(Stored data)
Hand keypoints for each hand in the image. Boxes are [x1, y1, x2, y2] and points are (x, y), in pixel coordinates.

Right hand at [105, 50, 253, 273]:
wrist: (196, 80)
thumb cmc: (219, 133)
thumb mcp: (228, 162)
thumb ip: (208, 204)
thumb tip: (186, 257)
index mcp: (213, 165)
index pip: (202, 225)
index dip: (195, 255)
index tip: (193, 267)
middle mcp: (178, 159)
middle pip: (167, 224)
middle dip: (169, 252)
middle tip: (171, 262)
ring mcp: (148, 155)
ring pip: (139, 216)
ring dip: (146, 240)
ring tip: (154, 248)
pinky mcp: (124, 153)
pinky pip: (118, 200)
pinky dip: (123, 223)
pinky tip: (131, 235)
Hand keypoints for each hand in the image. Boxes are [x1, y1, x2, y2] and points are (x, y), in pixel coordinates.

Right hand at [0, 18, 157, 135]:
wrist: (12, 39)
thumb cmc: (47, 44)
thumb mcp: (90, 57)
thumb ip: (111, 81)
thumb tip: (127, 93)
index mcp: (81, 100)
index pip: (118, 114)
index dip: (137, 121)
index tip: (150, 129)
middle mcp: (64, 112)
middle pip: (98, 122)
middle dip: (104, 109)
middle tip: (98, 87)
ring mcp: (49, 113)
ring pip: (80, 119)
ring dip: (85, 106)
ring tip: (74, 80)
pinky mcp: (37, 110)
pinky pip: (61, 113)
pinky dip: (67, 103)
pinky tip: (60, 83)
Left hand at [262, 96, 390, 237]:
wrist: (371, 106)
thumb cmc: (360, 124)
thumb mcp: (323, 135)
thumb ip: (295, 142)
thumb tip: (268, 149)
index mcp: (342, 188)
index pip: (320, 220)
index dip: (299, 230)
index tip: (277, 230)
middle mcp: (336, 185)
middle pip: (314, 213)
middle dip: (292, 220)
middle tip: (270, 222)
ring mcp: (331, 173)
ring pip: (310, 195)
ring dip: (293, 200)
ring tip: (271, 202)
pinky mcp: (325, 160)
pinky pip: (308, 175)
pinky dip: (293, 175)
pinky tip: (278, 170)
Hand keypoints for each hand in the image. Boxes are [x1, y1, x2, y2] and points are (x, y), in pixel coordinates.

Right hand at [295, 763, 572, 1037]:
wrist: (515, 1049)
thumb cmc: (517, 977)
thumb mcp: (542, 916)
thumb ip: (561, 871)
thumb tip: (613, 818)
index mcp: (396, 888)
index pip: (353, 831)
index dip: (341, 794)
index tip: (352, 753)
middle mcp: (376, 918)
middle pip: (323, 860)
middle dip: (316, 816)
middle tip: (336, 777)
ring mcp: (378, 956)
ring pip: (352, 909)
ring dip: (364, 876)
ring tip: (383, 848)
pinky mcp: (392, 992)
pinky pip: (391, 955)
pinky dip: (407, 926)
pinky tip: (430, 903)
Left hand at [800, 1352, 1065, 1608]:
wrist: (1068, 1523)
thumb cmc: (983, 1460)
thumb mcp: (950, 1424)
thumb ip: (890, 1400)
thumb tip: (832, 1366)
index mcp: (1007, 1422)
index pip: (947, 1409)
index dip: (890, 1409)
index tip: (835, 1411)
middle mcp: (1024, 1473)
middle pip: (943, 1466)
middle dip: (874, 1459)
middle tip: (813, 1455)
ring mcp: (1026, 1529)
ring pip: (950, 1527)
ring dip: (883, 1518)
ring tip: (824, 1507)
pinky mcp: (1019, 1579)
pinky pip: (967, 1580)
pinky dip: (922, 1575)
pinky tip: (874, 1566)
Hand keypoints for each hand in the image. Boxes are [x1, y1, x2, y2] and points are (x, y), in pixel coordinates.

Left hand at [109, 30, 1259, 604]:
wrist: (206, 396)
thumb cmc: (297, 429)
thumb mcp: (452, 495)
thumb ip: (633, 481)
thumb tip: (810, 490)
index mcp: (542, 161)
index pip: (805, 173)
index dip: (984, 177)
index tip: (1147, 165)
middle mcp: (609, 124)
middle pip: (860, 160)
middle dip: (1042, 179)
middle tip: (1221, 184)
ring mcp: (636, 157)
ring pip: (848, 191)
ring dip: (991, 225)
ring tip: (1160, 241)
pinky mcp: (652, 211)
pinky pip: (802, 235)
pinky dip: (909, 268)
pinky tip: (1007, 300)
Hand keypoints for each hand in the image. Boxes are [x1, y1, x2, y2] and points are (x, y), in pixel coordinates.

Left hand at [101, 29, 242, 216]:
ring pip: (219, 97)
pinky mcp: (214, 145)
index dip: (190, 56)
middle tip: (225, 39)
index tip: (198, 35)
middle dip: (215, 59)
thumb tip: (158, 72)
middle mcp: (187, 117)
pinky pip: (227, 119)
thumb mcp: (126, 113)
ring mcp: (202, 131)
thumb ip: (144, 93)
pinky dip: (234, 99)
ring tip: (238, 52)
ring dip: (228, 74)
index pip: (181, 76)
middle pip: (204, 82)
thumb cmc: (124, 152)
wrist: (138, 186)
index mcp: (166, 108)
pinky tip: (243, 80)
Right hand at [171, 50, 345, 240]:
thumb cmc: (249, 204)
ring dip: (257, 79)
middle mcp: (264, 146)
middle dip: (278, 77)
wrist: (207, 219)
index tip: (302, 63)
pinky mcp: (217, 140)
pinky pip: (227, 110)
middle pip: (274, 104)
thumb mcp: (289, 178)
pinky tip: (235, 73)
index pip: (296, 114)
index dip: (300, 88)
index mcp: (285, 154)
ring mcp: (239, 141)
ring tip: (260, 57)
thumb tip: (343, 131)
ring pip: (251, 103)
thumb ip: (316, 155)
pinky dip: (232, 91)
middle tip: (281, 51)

**Your objective:** A verbatim transcription is needed of the lines above, starting at the line with "middle mcp: (609, 124)" and ending at the line with "thumb ip: (144, 93)", both included, and of nothing else.

**The completed task:**
middle mcp: (609, 124)
middle pip: (860, 160)
middle dip: (1042, 179)
middle tip: (1221, 184)
ring mcp: (636, 157)
ring pip: (848, 191)
ring dip: (991, 225)
ring tip: (1160, 241)
pinky mcp: (652, 211)
pinky pip: (802, 235)
pinky dip: (909, 268)
pinky tip: (1007, 300)
Hand keypoints for each hand in the image. Boxes are [x1, y1, x2, y2] and points are (x, y), in pixel coordinates.

Left hand at [101, 29, 242, 216]:
ring pip: (219, 97)
pinky mcp: (214, 145)
index dip: (190, 56)
middle tip: (225, 39)
index tip: (198, 35)
middle dip: (215, 59)
thumb tip: (158, 72)
middle mcp: (187, 117)
pinky pip: (227, 119)
thumb mcp: (126, 113)
ring mcp: (202, 131)
thumb ip: (144, 93)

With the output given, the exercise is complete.